La ministre Véronique Tognifodé des Affaires sociales et de la microfinance, dans un humour à peine voilé, se demandait si elle était « la personne indiquée » pour parler de la dépigmentation. Elle qui est « claire ». Mais sa casquette de médecin et les « ravages » qu’elle a vus au cours de ses années d’exercice ont pris le dessus.
Elle reconnait que « chacun est libre de faire ce qu’il veut de son corps ». Mais aussi que c’est « parfois l’ignorance des conséquences » qui amène les jeunes filles à se livrer à cette pratique. Alors qu’elle consomme jusqu’à 19% des revenus d’un couple, soulève professeure Bérénice Dégboe, dermatologue.
Véronique Tognifodé a salué l’audace de Habib. Celui-ci « ose ainsi porter sa plume dans la plaie béante que constitue dans la société, le phénomène de la dépigmentation ». L’ouvrage vient « crever l’abcès de la dépigmentation » à travers l’histoire de Marie-Claire, la protagoniste. Elle qui dans un élan de « concurrence amoureuse » finit par se dépigmenter. Conséquence, elle perd, non seulement son identité qui faisait sa beauté, mais aussi son fiancé dont la trahison a été l’élément déclencheur. Celui-ci est partie en effet épouser une femme noir.
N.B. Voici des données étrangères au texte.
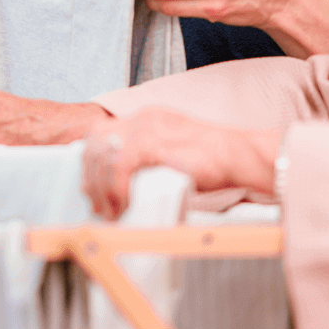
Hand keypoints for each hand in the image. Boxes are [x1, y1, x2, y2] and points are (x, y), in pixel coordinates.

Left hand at [82, 107, 279, 219]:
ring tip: (109, 211)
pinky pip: (120, 166)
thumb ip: (150, 158)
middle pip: (95, 140)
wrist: (238, 155)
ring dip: (100, 188)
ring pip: (103, 154)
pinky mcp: (155, 143)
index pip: (102, 131)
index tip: (92, 186)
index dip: (91, 160)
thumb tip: (125, 184)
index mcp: (147, 117)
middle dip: (90, 176)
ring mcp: (148, 128)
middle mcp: (144, 117)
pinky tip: (123, 205)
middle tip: (97, 204)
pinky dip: (116, 189)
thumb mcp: (172, 152)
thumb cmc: (213, 161)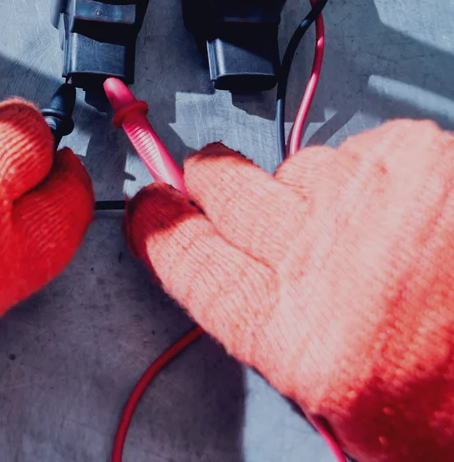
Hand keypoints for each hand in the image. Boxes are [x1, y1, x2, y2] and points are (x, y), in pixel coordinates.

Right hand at [126, 121, 453, 461]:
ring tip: (361, 230)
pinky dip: (371, 177)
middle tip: (216, 186)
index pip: (189, 257)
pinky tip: (409, 215)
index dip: (157, 227)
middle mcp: (329, 259)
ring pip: (295, 168)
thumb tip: (219, 270)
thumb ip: (275, 338)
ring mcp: (375, 195)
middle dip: (211, 183)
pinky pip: (359, 151)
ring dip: (311, 192)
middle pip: (221, 184)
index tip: (148, 209)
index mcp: (304, 339)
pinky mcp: (418, 153)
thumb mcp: (351, 413)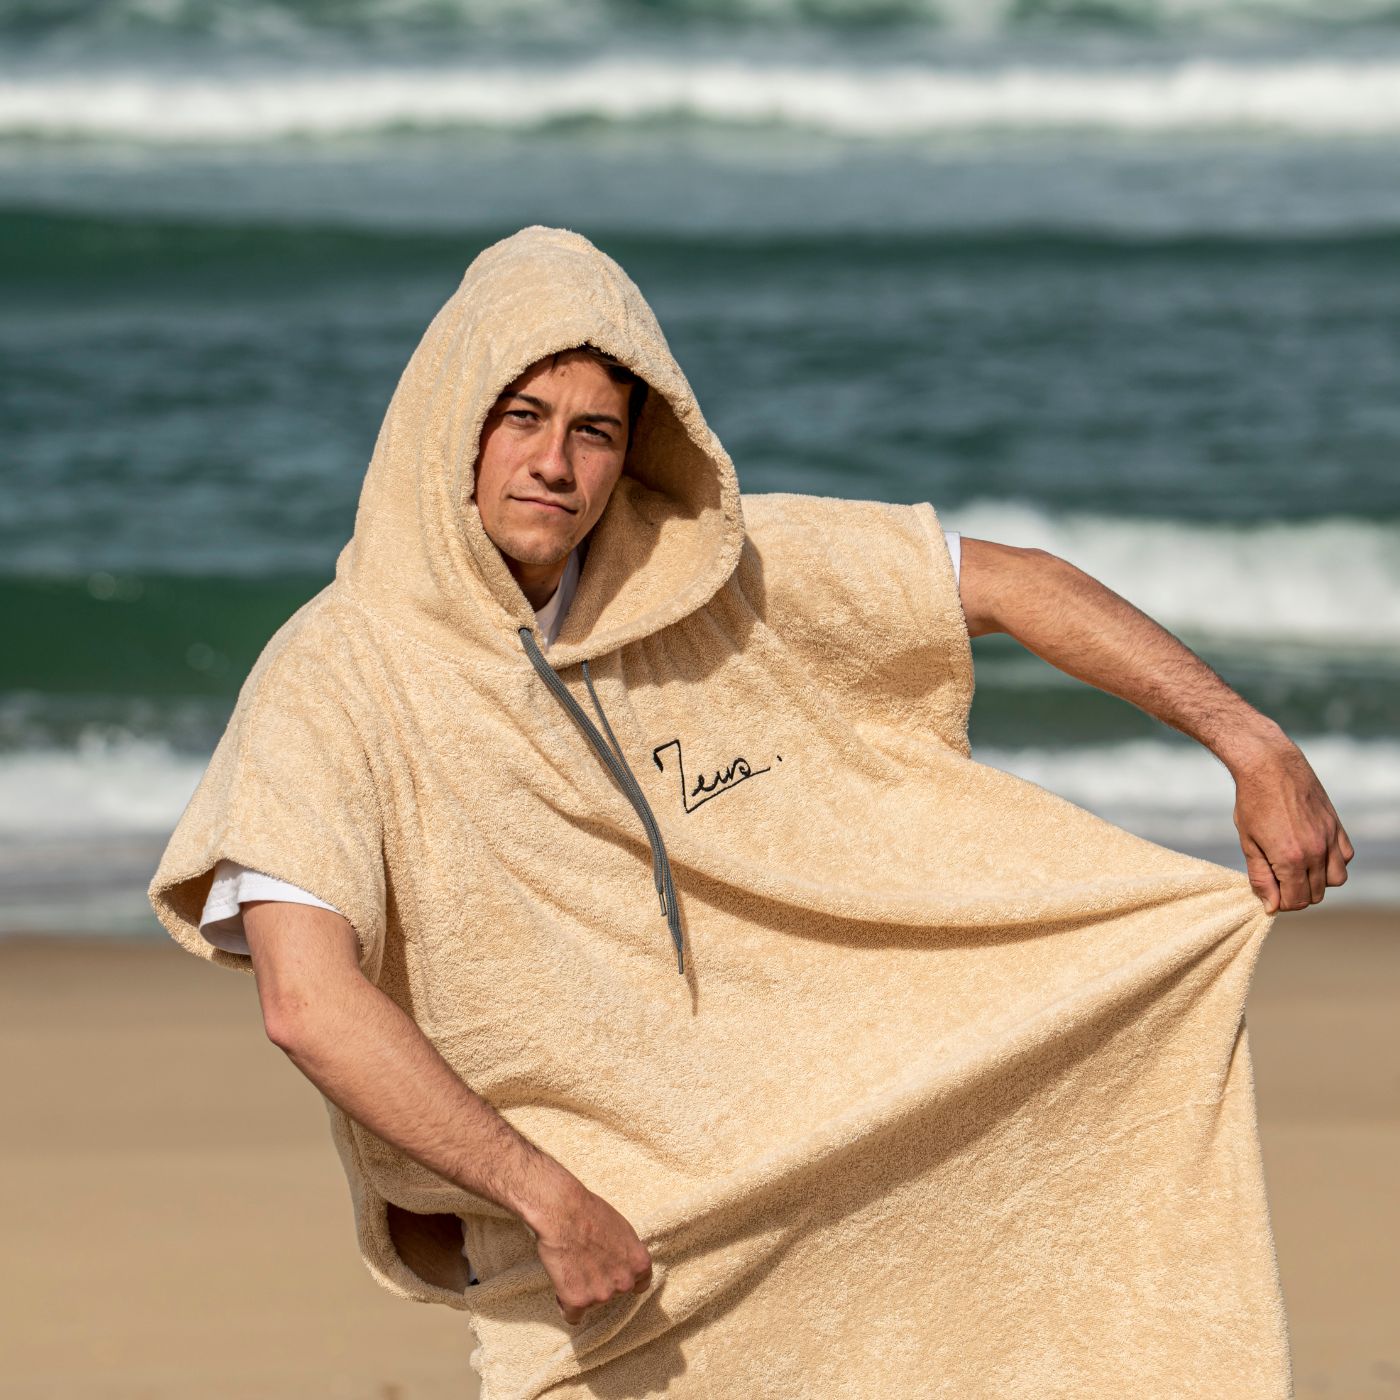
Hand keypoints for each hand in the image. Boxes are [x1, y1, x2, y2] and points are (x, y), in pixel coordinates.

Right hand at [527, 1174, 652, 1326]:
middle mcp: (624, 1282)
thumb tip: (622, 1263)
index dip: (623, 1278)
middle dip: (601, 1283)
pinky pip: (572, 1316)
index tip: (613, 1276)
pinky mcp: (578, 1301)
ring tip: (570, 1265)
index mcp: (639, 1263)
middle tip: (585, 1264)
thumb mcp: (622, 1229)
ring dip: (581, 1291)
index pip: (640, 1284)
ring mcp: (602, 1295)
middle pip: (614, 1294)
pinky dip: (566, 1305)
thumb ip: (626, 1253)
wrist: (563, 1211)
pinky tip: (561, 1289)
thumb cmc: (590, 1212)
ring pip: (591, 1303)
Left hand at [1228, 733, 1353, 912]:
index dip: (1280, 903)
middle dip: (1296, 893)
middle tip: (1277, 877)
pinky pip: (1345, 857)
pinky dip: (1333, 861)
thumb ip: (1260, 877)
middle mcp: (1315, 851)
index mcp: (1290, 858)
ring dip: (1317, 881)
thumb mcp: (1248, 843)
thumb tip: (1270, 906)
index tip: (1269, 892)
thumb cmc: (1252, 803)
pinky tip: (1312, 851)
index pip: (1296, 901)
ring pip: (1336, 880)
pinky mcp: (1337, 826)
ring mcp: (1330, 838)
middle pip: (1316, 894)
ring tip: (1295, 866)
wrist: (1269, 766)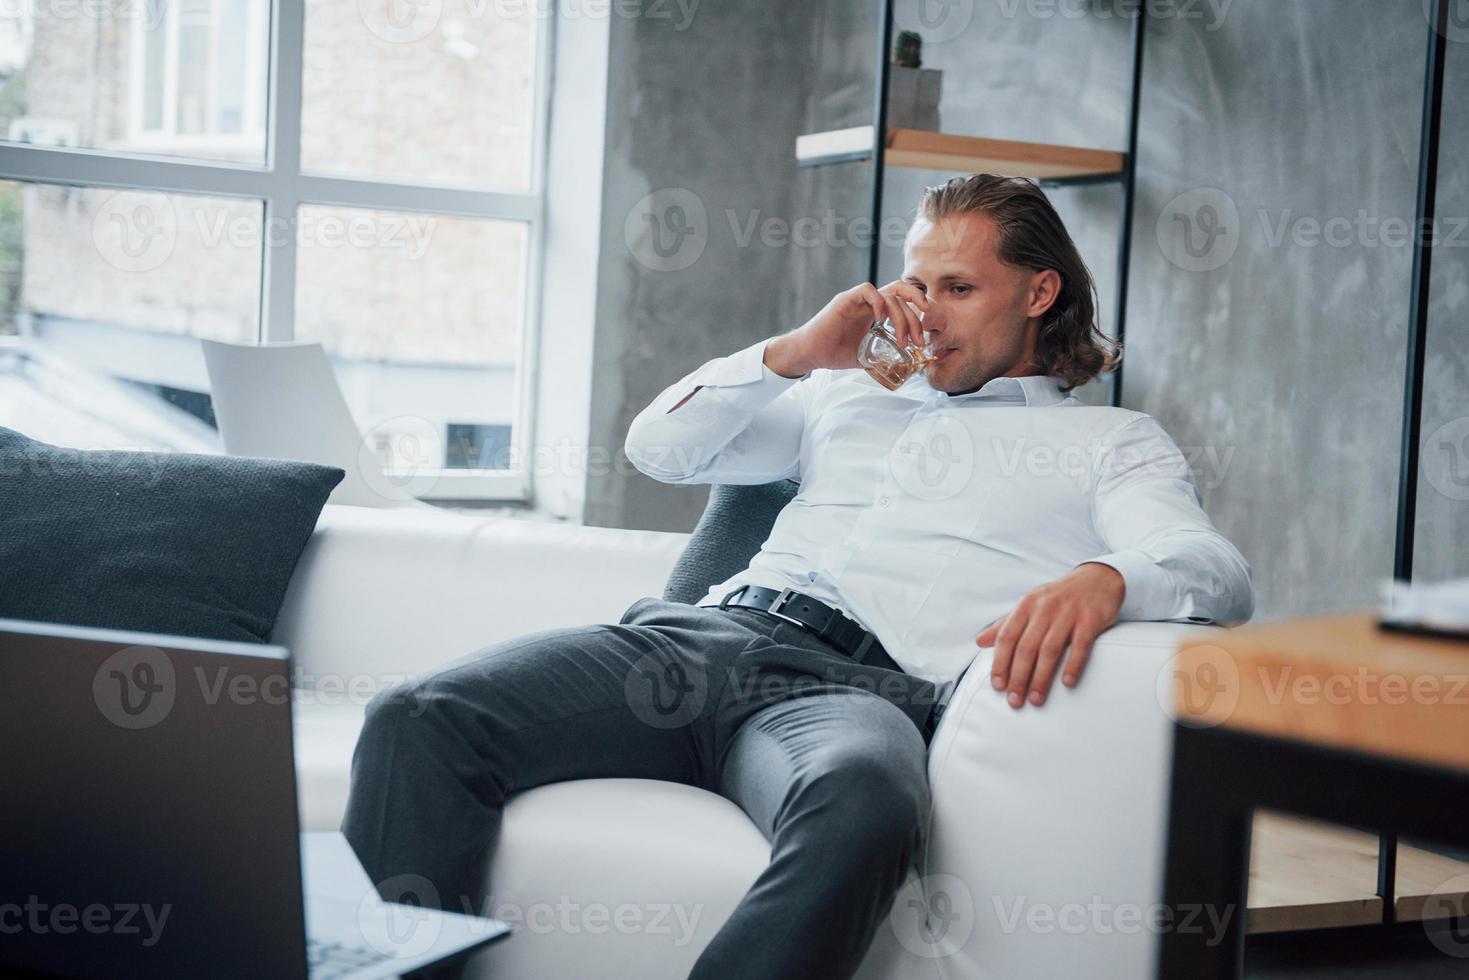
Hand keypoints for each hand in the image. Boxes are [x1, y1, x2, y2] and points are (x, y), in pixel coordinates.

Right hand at [764, 280, 929, 377]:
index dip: (917, 312)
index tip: (925, 334)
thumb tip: (906, 367)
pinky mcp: (845, 300)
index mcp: (874, 311)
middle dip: (917, 313)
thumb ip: (884, 356)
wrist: (810, 354)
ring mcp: (857, 299)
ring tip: (903, 340)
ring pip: (890, 293)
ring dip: (901, 317)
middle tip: (920, 337)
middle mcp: (868, 302)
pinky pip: (868, 291)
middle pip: (902, 292)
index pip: (902, 300)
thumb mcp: (867, 356)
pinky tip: (882, 321)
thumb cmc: (833, 354)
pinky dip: (880, 303)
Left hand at [976, 563, 1125, 708]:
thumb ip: (1006, 625)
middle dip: (1018, 677)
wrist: (1097, 579)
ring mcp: (1068, 613)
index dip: (1000, 662)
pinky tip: (1067, 683)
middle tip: (1014, 701)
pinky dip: (1073, 665)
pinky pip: (1080, 645)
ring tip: (1036, 699)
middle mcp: (1045, 608)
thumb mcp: (1030, 606)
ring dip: (1041, 678)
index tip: (997, 686)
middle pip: (1026, 647)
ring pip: (1050, 649)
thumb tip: (979, 641)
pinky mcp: (1090, 619)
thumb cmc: (1059, 598)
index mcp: (1027, 605)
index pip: (1007, 636)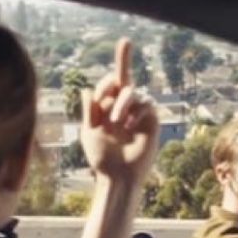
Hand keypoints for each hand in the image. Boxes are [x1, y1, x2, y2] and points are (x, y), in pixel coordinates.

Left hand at [80, 38, 158, 186]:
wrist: (118, 177)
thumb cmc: (102, 158)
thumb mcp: (90, 133)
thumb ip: (89, 112)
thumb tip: (86, 89)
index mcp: (107, 108)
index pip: (110, 84)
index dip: (105, 84)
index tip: (97, 98)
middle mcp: (123, 107)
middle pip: (125, 77)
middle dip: (123, 61)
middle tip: (104, 96)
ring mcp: (138, 113)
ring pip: (133, 91)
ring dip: (122, 102)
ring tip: (115, 121)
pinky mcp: (151, 122)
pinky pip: (147, 104)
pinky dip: (137, 111)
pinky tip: (129, 126)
Un plaidoyer contre la dépigmentation
« Marie-Claire » est un recueil de 6 nouvelles sur 168 pages. Il va paraitre aux Editions Plurielles en mars 2023. Après sa dernière parution en 2020, « il était temps » pour Habib Dakpogan de « remplir le contrat » passé avec le public : sortir au moins un livre tous les 4 ans. La thématique dans Marie-Claire « s’est imposée » à l’auteur. Il écrit, « l’africain brisé, sans repères, avec beaucoup d’identités ». « L’africain qui est déchiré dans son milieu par les siens, qui est déchiré par l’influence occidentale » intéresse particulièrement Habib Dakpogan.
A travers « Marie-Claire », il veut dénoncer « la décadence de la société ». Et loin d’être un « réquisitoire à Marie-Claire » ou à la dépigmentation, l’ouvrage se veut un plaidoyer contre la perte de l’identité. Huguette Bokpe Gnancadja, présidente de l’Institut nationale de la femme (Inf) déplore des sociétés africaines touchées par une « dépigmentation de l’âme ». Ce thème résume toute l’intrigue au cœur de « Marie-Claire ». « Nous sommes tous dépigmentés », soutient Habib Dakpogan.
« Nous sommes dépigmentés » de par la langue, les vêtements ou encore l’alimentaire. Et face à cette perte de repère et d’identité, l’auteur suggère d’avoir « suffisamment de culture pour croire en nous-mêmes ». Ceci est valable dans tous les domaines. « Nous avons quelque chose à vendre », soutient-il. « Marie-Claire » est, résume l’auteur, « une symbolique de retour à soi-même, … de la cassure de ce miroir qui nous ment ». Le concours Livre ton livre aspire devenir « la nouvelle grande initiative littéraire du Bénin ».